Professional babysitters are also just that: more like professionals. Many of Wauchope's sitters are required to file a status report after every shift. They tell Jones, for example, if their charges went to the park, whom they played with, and what they drew in art class. Jones says she's even asked for a full accounting of the number of diapers her younger son uses up, so that she can tell if the boy's digestive process is on track.

One of Wauchope's most sought-after sitters—a former Manhattan preschool teacher who asked that her name not be used—says parents often ask her to help their tiny tots prepare for the E.R.B. To improve "fine motor skills," one of the tested areas, she gives her charges toy scissors and nudges them to snip away at a lump of Play-Doh. She also arranges an ordered rainbow of M&Ms and encourages them to predict "what comes next," so that they learn to recognize patterns, another tested area.

Parents pay Sensible Sitters directly, starting at $18 an hour for one child. After taking a small cut, the agency pays its sitters.

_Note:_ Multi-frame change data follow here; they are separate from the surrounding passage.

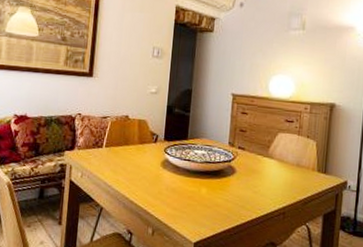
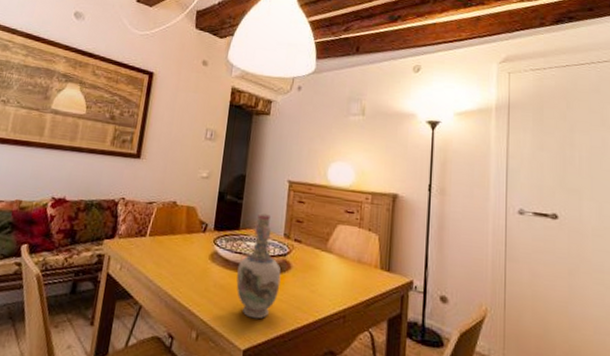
vase: none [186,123,227,217] -> present [236,212,281,319]

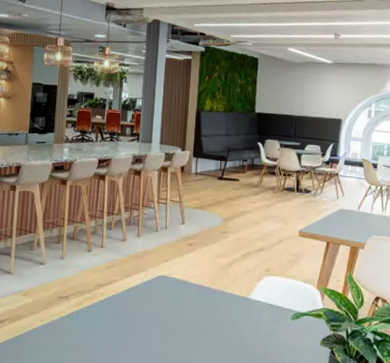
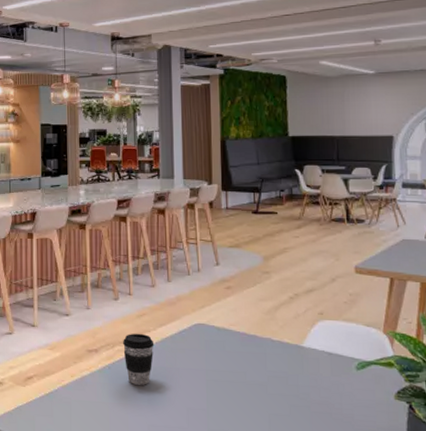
coffee cup: none [91,282,120,330] -> present [123,333,154,385]

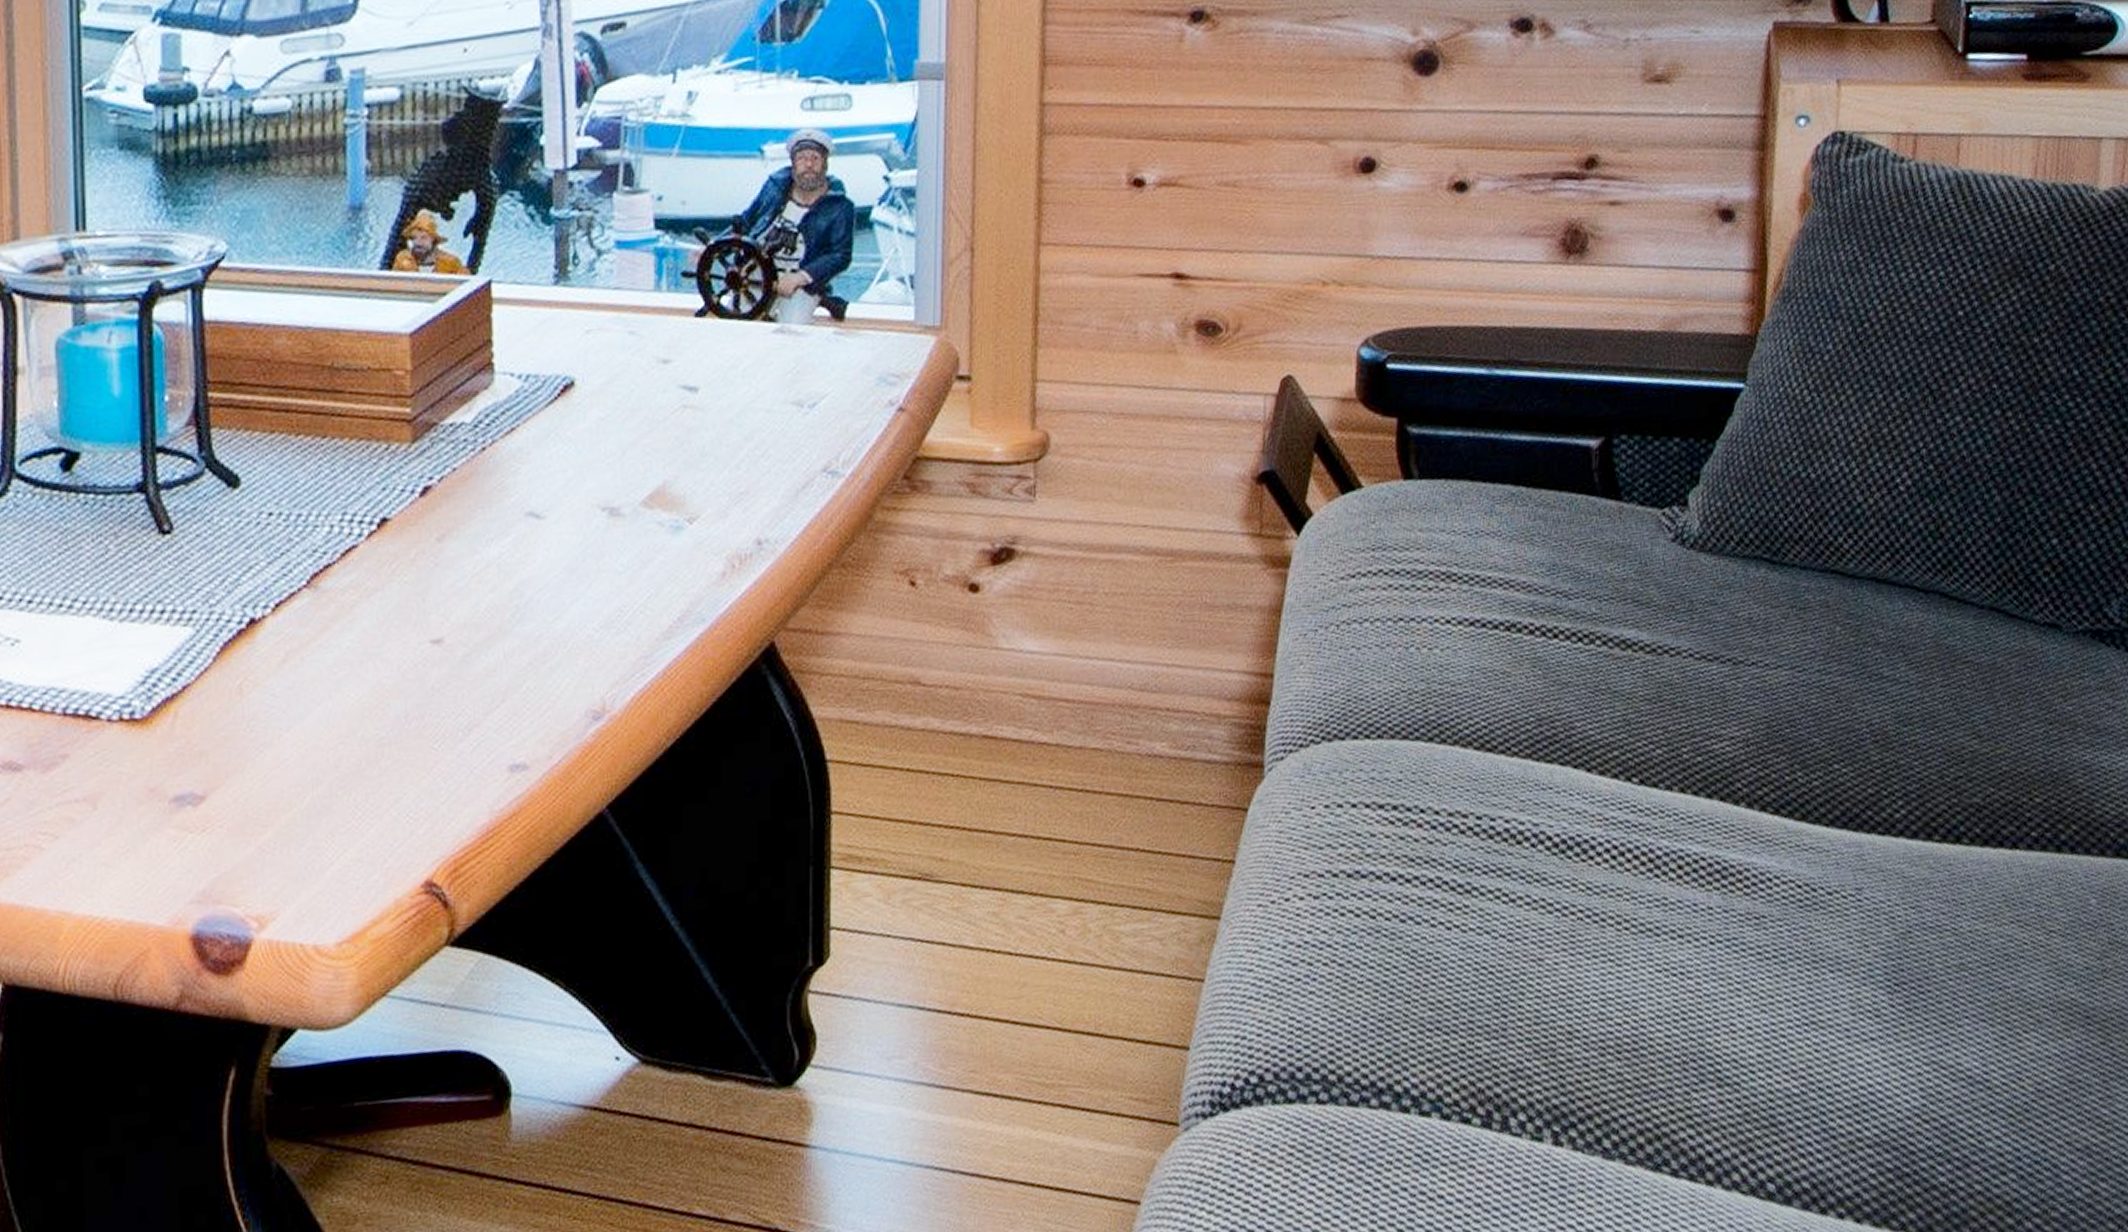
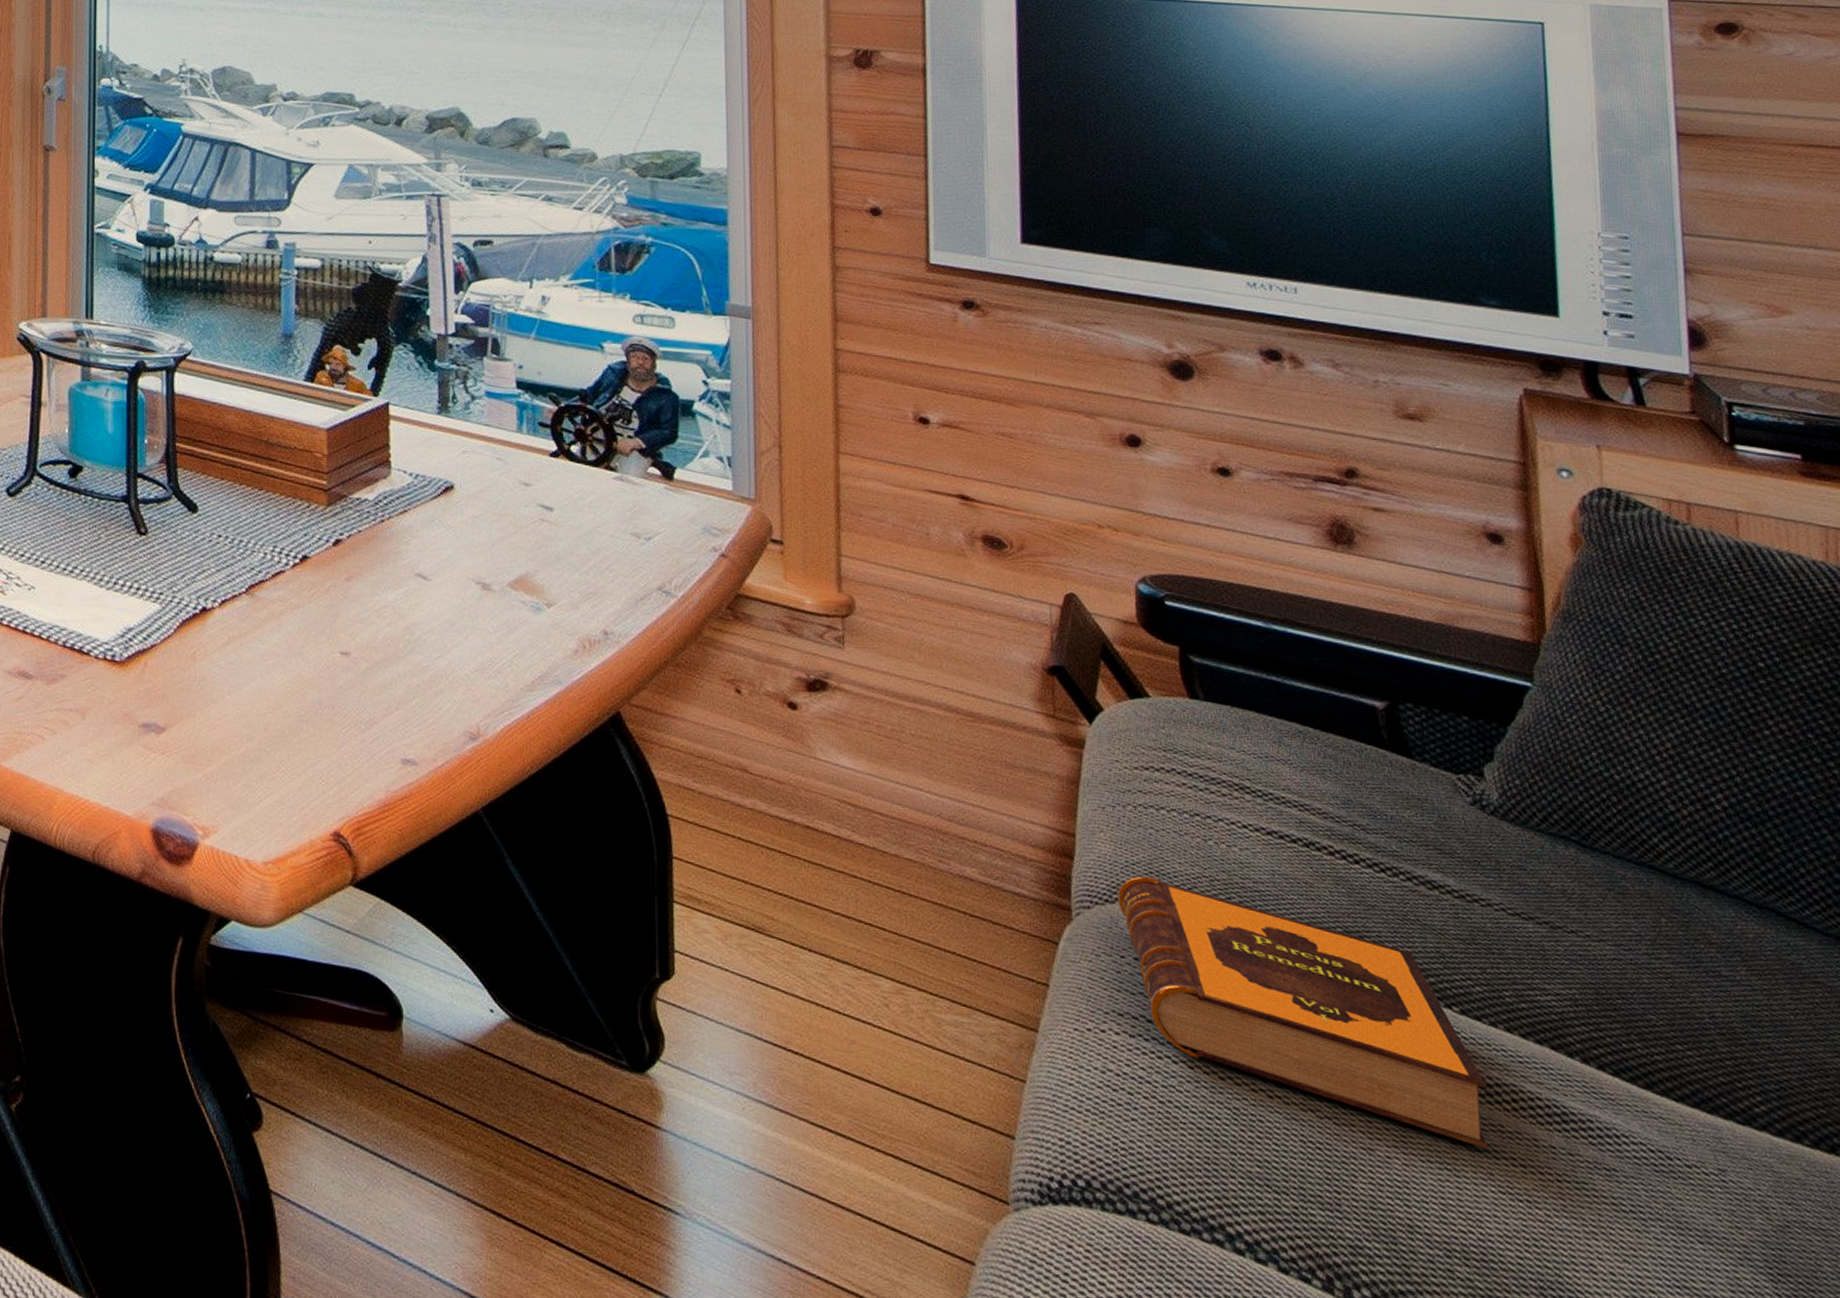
hardback book: none [1311,705,1655,928] -> present [1116,876,1489,1149]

A sitter overseeing several children at once can make $20 or more an hour, plus tips.

Last summer, Sensible Sitters expanded into Long Island with a Hampton Bays branch, where a dozen or so sitters remained on call for vacationing families. Wauchope has grown the business largely through word of mouth, a lesson she gleaned from watching her entrepreneurial parents run their custom-furniture business. She attends parents' group events and creates goodwill in New York, for example, by donating babysitting packages to fundraising auctions at various private schools.

"New York City is very small. One of our Upper East Side clients referred us to her interior decorator down on Chambers Street, whose child goes to St. Ann's in Brooklyn Heights, and St. Ann's has a high concentration of people in the art world. So we picked up a lot of St. Ann's clients," Wauchope says. "In Tribeca, there's a huge baby boom right now. It's all about referrals and networking. We don't really need to advertise."